Ce dernier remplace Eric von Essen, disparu en 1997 mais dont l’influence reste palpable puisque deux de ses compositions sont y ici réinterprétées dont la sublime balade « Biko’s Blues » qui débute ce troisième disque du groupe dans cette formation. Interprétée avec tact et émotion, elle permet de découvrir les musiciens dans un contexte qui n’est peut-être pas celui pour lesquels ils sont les plus réputés. Tendresse, swing et sonorités chaleureuses menés par les mélodies du violon s’amalgament. Au cœur de ce voyage nostalgique, Nels Cline pose un solo de toute beauté. Cet homme, réellement récalcitrant à l’ordinaire, se montre capable de sublimer cet hommage ou une chanson de Wilco avec la même horripilante décontraction pour le commun des mortels. La contrebasse prend le relais, fait vibrer le sol, et on se croit pris entre Charlie Haden et Pat Metheny, époque Beyond the Missouri Sky, il fait beau dehors, le soleil se couche, les vacances se terminent… et le Jeff Gauthier Goatette commence à faire chauffer l’embrayage.
---*---
# [Tâche demandée]
Indiquez si chaque affirmation s'accorde avec l'extrait sur le disque du Jeff Gauthier Goatette, par oui ou non, en citant les mots précis de l'extrait qui tranchent.
1. Eric von Essen est mort en 1997.
2. « Biko's Blues » est le dernier morceau du disque.
3. Les mélodies sont menées par la guitare.
Les données n'ont aucun rôle à jouer ici.
---*---
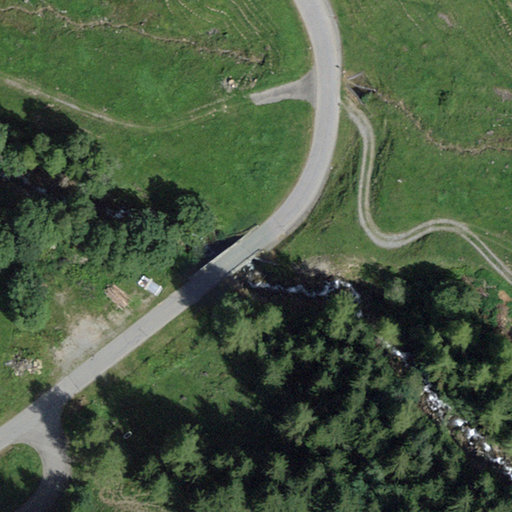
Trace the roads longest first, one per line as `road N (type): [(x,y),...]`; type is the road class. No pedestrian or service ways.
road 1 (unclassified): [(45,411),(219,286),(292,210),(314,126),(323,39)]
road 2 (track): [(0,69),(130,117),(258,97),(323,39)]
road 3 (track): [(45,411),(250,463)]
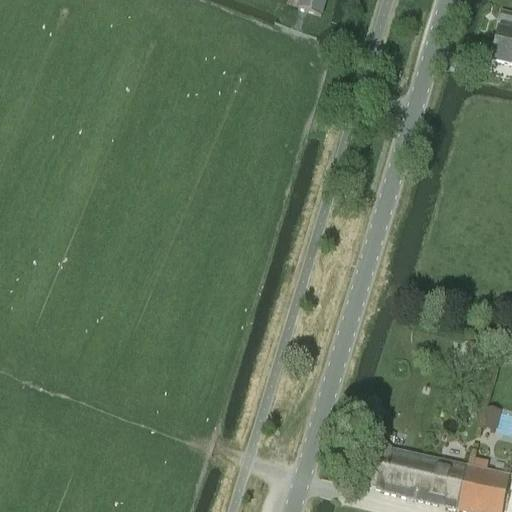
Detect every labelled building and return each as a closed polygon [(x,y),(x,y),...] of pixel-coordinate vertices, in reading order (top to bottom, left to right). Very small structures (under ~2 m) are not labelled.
---*---
# [Résultat obtenu]
1. Oui : « disparu en 1997 »
2. Non : « qui débute ce troisième disque du groupe »
3. Non : « menés par les mélodies du violon »